**WORK TASK:** Reproduce the entries beneath exactly, without their images.

**MATERIAL PROVIDED:**
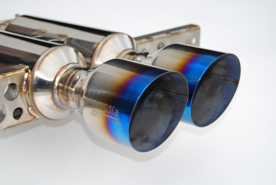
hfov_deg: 24.6
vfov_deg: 16.6
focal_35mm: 82
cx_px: 138
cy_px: 92
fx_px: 633
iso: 100
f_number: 5.6
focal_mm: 55
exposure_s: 1/200
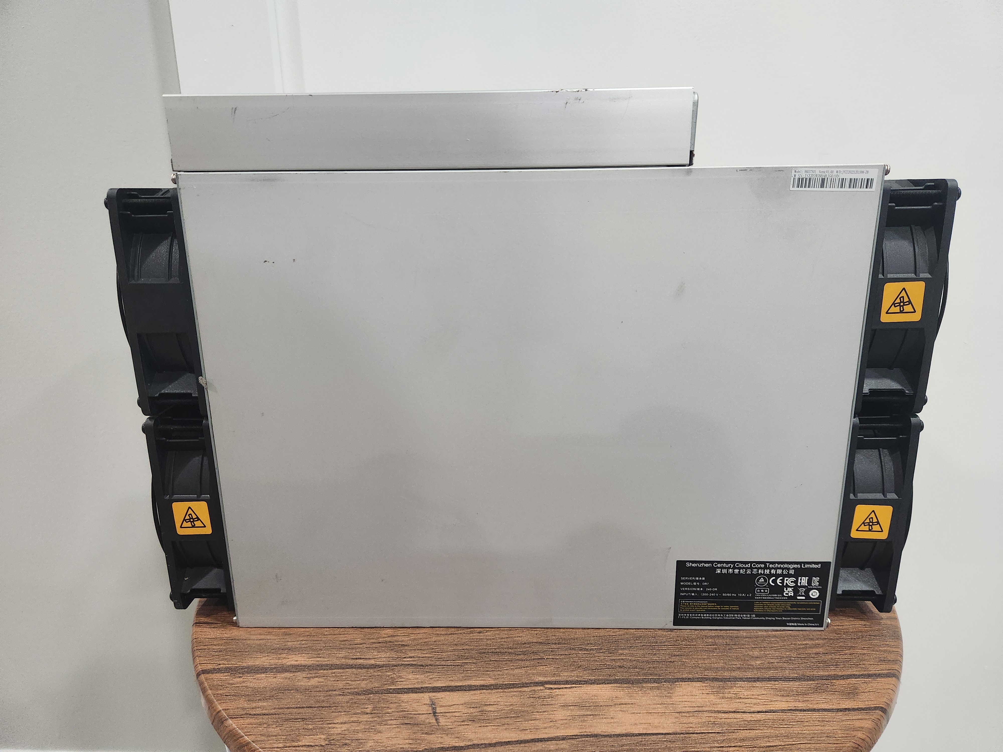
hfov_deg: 73.9
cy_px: 376
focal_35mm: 23
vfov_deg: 58.9
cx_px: 502
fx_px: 666
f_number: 1.8
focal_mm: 5.4
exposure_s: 1/120
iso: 500
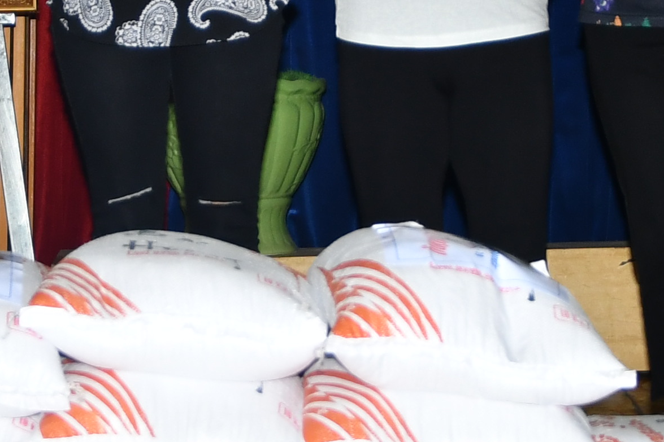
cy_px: -108
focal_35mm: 199
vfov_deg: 6.8
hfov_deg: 10.3
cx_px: 351
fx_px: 3670
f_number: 4
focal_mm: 28
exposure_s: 1/200
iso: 400
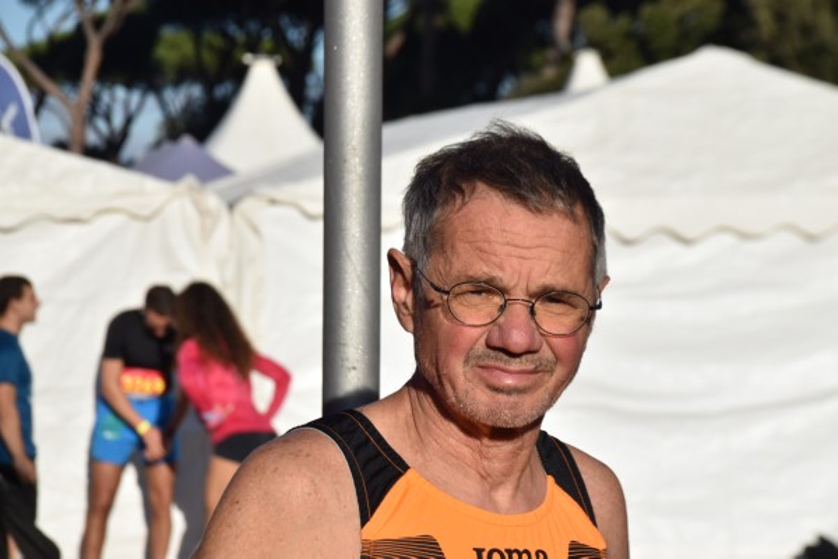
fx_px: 3491
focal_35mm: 150
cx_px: 419
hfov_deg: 13.7
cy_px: 280
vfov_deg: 9.1
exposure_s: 1/800
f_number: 10
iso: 320
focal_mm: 100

**WRITTEN REPLY:**
hfov_deg: 24.6
vfov_deg: 16.6
focal_35mm: 82
cx_px: 138
cy_px: 92
fx_px: 633
iso: 100
f_number: 5.6
focal_mm: 55
exposure_s: 1/200
hfov_deg: 73.9
cy_px: 376
focal_35mm: 23
vfov_deg: 58.9
cx_px: 502
fx_px: 666
f_number: 1.8
focal_mm: 5.4
exposure_s: 1/120
iso: 500
cy_px: -108
focal_35mm: 199
vfov_deg: 6.8
hfov_deg: 10.3
cx_px: 351
fx_px: 3670
f_number: 4
focal_mm: 28
exposure_s: 1/200
iso: 400
fx_px: 3491
focal_35mm: 150
cx_px: 419
hfov_deg: 13.7
cy_px: 280
vfov_deg: 9.1
exposure_s: 1/800
f_number: 10
iso: 320
focal_mm: 100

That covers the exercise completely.